Urgency Sends a Message and Top Sales Candidates Notice
Speed Signals Focus and Attracts Better Talent
In today’s market, speed matters, but not just for the usual reasons.
Acting with urgency in your hiring process isn’t about rushing to make a hire. It shows people internally and externally that you know what matters and you’re willing to move when you see it. Acting with urgency signals a company that knows where it’s headed and is willing to make the decisions needed to get there without pausing for roadblocks.
One of the fastest-growing and most successful SaaS companies I helped recruit for became notorious for making fast hiring decisions.
I found myself in a situation where I was about 85%-90% sure about a sales candidate we had interviewed. I thought he could be a very strong fit, but I also felt the heavy weight of my client’s risk in the decision-making process. At the time, this created hesitation and doubt for me.
And the CEO told me during my moment of hesitation that we have to make decisions with incomplete information every day, and the important thing here was to just go ahead and decide.
His decision was that we go for it. And since it was his millions invested in the company, not mine, we did!
Here’s what urgency signals, and why it sticks with top-tier candidates:
- Urgency Is Attractive to High Performers
Candidates don’t want to feel like an afterthought. When you move fast on a resume, schedule an interview within a day or two, or follow up quickly after a conversation, it sends a strong message: You’re serious. That kind of attention makes people lean in. Especially high-performers. - Urgency Is a Sign of Priorities
If it takes a week to respond to a recruiter or a month to coordinate panel interviews, it’s easy for candidates to assume the role isn’t that important or worse, that your team isn’t aligned.
Quick action shows alignment, intent, and real business need. - People Remember What Happens First
The first company to respond. The first to book an interview. The first to make an offer. Just last month, I watched a candidate accept a compelling offer in the time it took another company to decide to interview him. We all remember the first mover. And in a competitive talent market, being first increases your odds of hiring top performers, and it alters how your opportunity is perceived. - Urgency Models the Behavior You Want
You want decisive, proactive, outcome-driven salespeople?
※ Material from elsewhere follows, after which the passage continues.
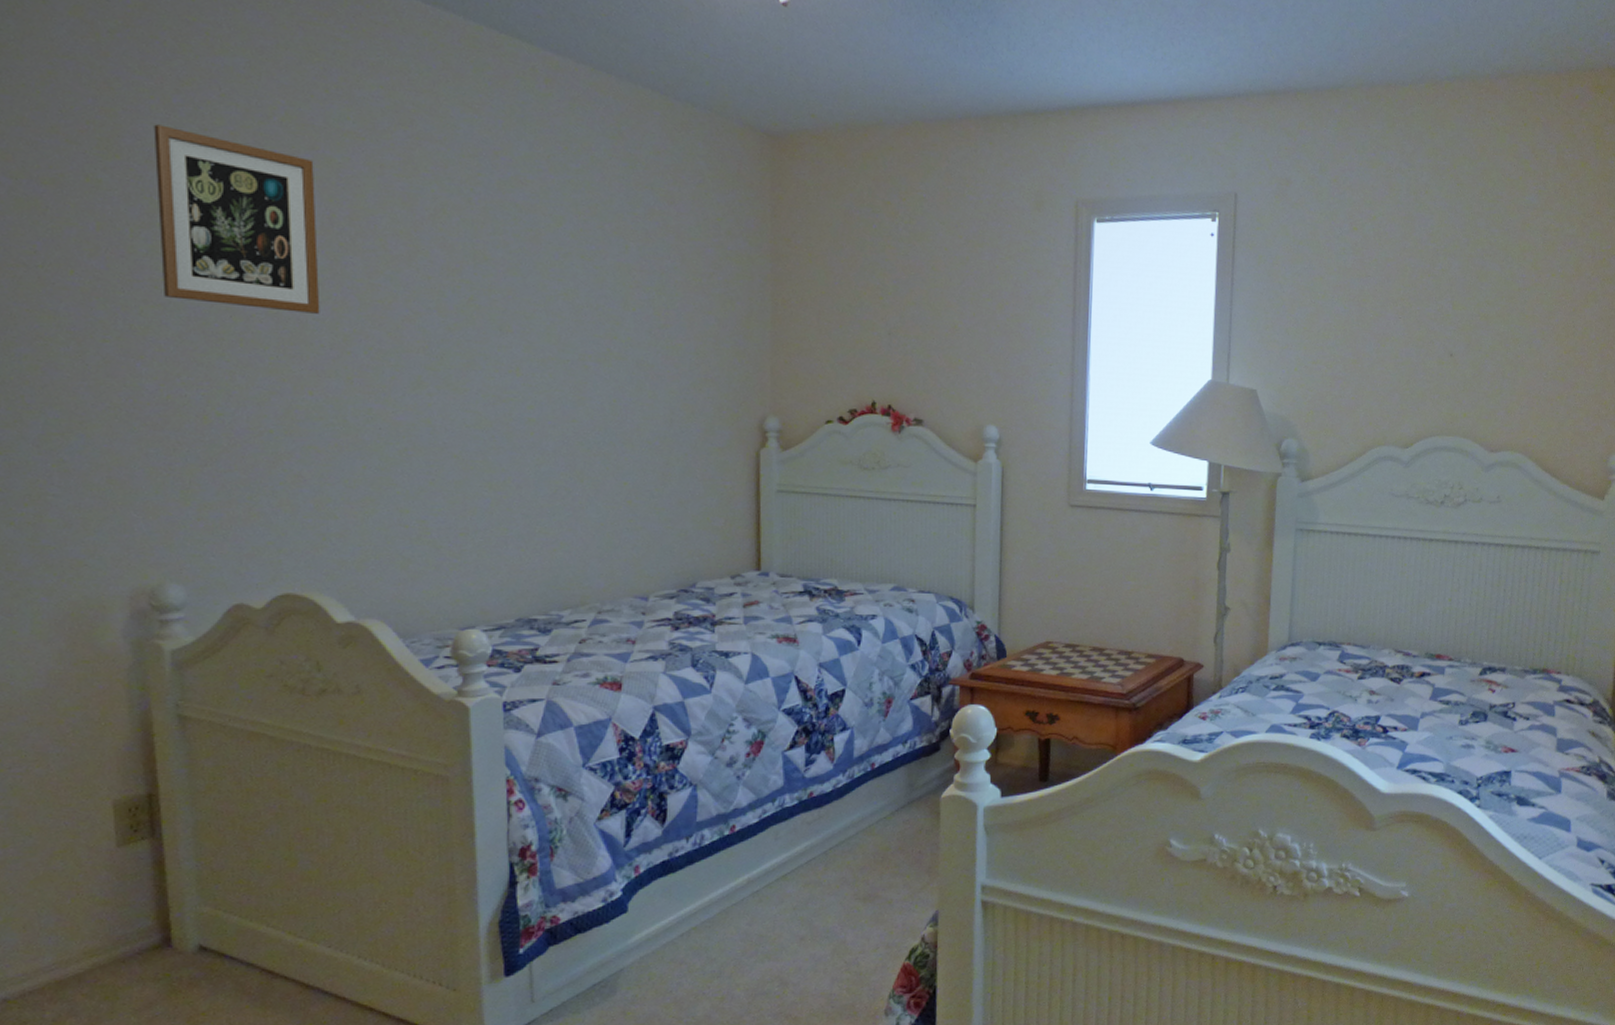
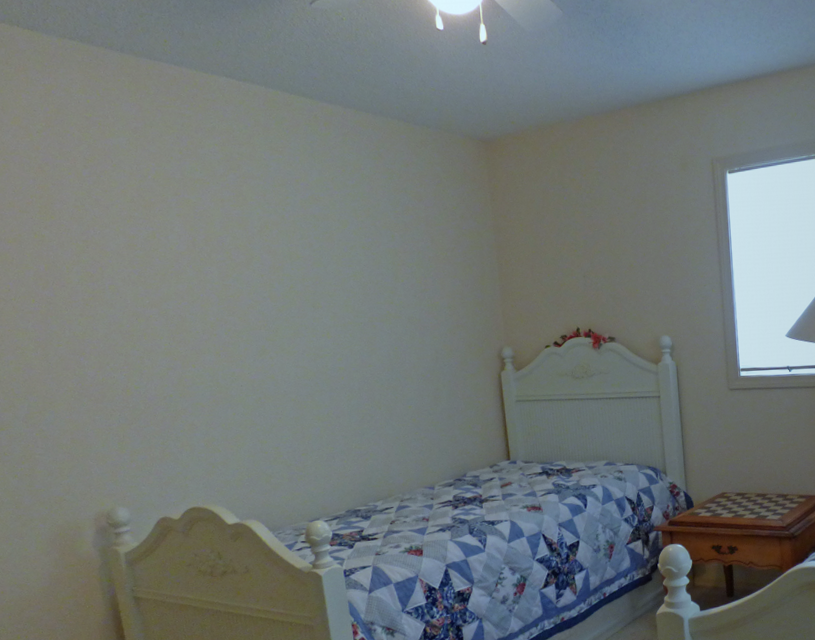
picture frame: present [153,124,320,314] -> none [73,192,194,311]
Show them what that looks like.
The way you show up in the interview process is often the best indicator of how your org runs. Candidates pay attention. The ones you want to hire will notice and they’ll want to work with people who move.
What Candidates Assume When You Delay
- The role isn’t critical
- The team isn’t aligned
- Leadership moves slowly
- The culture lacks urgency
- The opportunity won’t move their career forward
Candidates evaluate and interpret your interview process. They assume your hiring behavior reflects your company’s overall velocity and values.
Why Speed Matters More Than You Think
Hiring with urgency isn’t about procrastinating on hires so that pressure eventually builds and you find yourself in a position where you need to fill roles immediately. Urgency signals competence and clarity. If the role matters, act like it does. The right candidates will respond in kind.